En renonçant à des frappes contre le régime de Assad, Obama
a reculé devant l'aventure risquant d'aboutir à la substitution d'un chaos
islamiste à un régime à bout de souffle. Un choix cornélien. Mais il ne
faut pas s'abuser soi-même. La guerre appelle la guerre. A l'instar de la
guerre d'Espagne, le Hezbollah et les Gardiens de la Révolution gagnent en
maîtrise de l'art de la guerre dans les sables mouvants syriens plus qu'ils
n'usent de ressources. Ils en sortiront plus aguerris et redoutables.

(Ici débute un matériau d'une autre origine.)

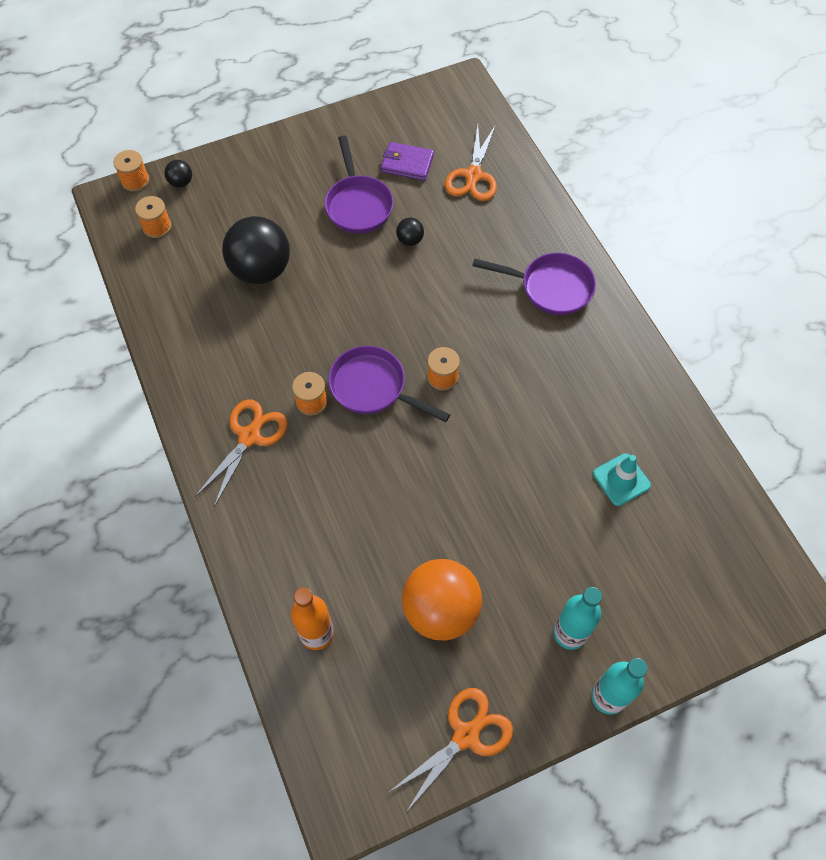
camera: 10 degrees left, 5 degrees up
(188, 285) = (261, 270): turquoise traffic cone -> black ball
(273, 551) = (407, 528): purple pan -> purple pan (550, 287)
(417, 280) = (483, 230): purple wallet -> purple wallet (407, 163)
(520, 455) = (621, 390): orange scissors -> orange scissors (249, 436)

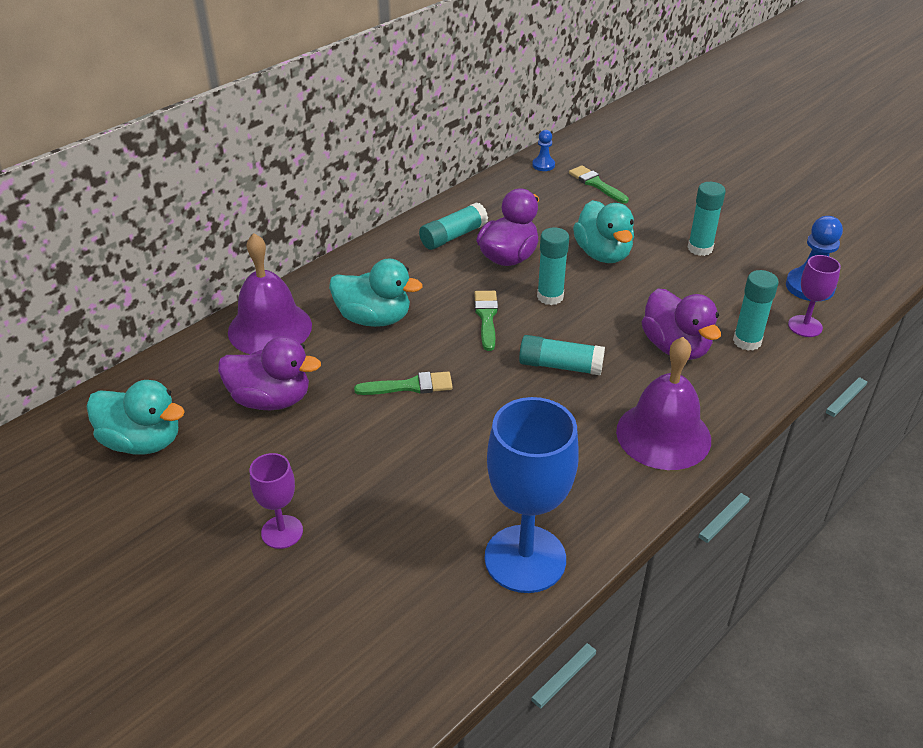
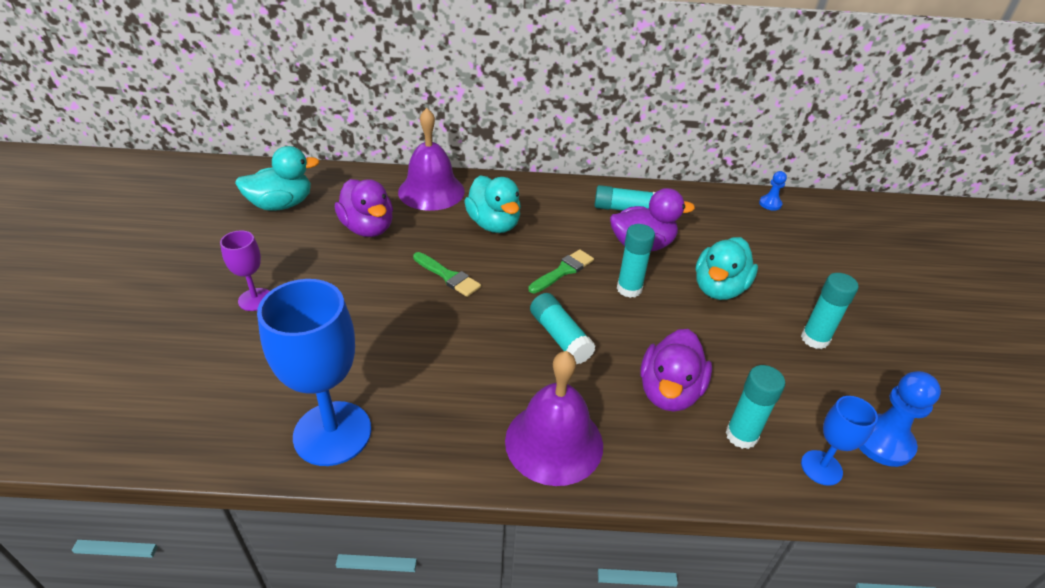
camera: 45 degrees right, 0 degrees up
(143, 442) = (282, 204): turquoise duck -> turquoise duck turned 90 degrees counterclockwise
(596, 184) = (794, 240): green brush -> none
(805, 326) = (821, 468): purple goblet -> blue goblet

Le seul moyen de conjurer cette menace historique sur tous
les équilibres de la planète, en particulier ceux qui permettent à l'Europe
d'exister, c'est de profiter de l'avantage militaire occidental actuel pour annihiler
toutes les infrastructures de l'armement nucléaire iranien. Le temps presse, et
il joue en faveur du régime des ayatollahs. Il est minuit moins une, et dans
l'horloge de l'Histoire, les aiguilles ne tournent que dans un seul sens.